Григорий Орлов выехал скоро, собрав команду людей, таких же, как он, не боящихся ни Бога, ни чёрта, ни самой чумы.
Уже на въезде понял он размеры гигантского бедствия: везде по сторонам дороги лежали неубранные трупы, а потом стали попадаться и санитары в белых балахонах, белых бахилах и белых рукавицах, кидающие в смрадные дымные костры нехитрый домашний скарб убитых чумой, вынося его из опустевших домов. На углах стояли те же санитары и разливали в ведра и бидоны уксус, будто бы помогающий от чумы. Но очереди к санитарам были жиденькие: не очень-то верили москвичи в это снадобье.

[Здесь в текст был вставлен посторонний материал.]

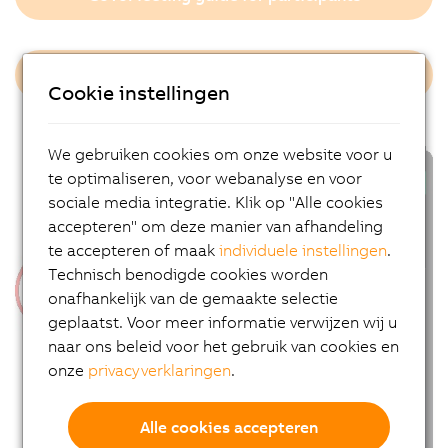
GoTo terms of use
Cookie instellingen
We gebruiken cookies om onze website voor u
te optimaliseren, voor webanalyse en voor
sociale media integratie. Klik op "Alle cookies
accepteren" om deze manier van afhandeling
te accepteren of maak
individuele instellingen
.
Technisch benodigde cookies worden
onafhankelijk van de gemaakte selectie
geplaatst. Voor meer informatie verwijzen wij u
naar ons beleid voor het gebruik van cookies en
onze
privacyverklaringen
.
Alle cookies accepteren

Услышал Орлов и то, как был убит митрополит Амвросий. У Варварских ворот стояла в простом окладе икона Богородицы, и всякий прикладывался к ней, памятуя о том, что икона чудотворная и может принести исцеление. Однако доктора стали говорить, что целование иконы помогает разносить заразу, и Амвросий распорядился снять икону и отнести её в какую-то другую церковь, а ящик с народными деньгами, куда простые люди кидали последние копейки, опечатать и отвезти в воспитательный дом для сироток.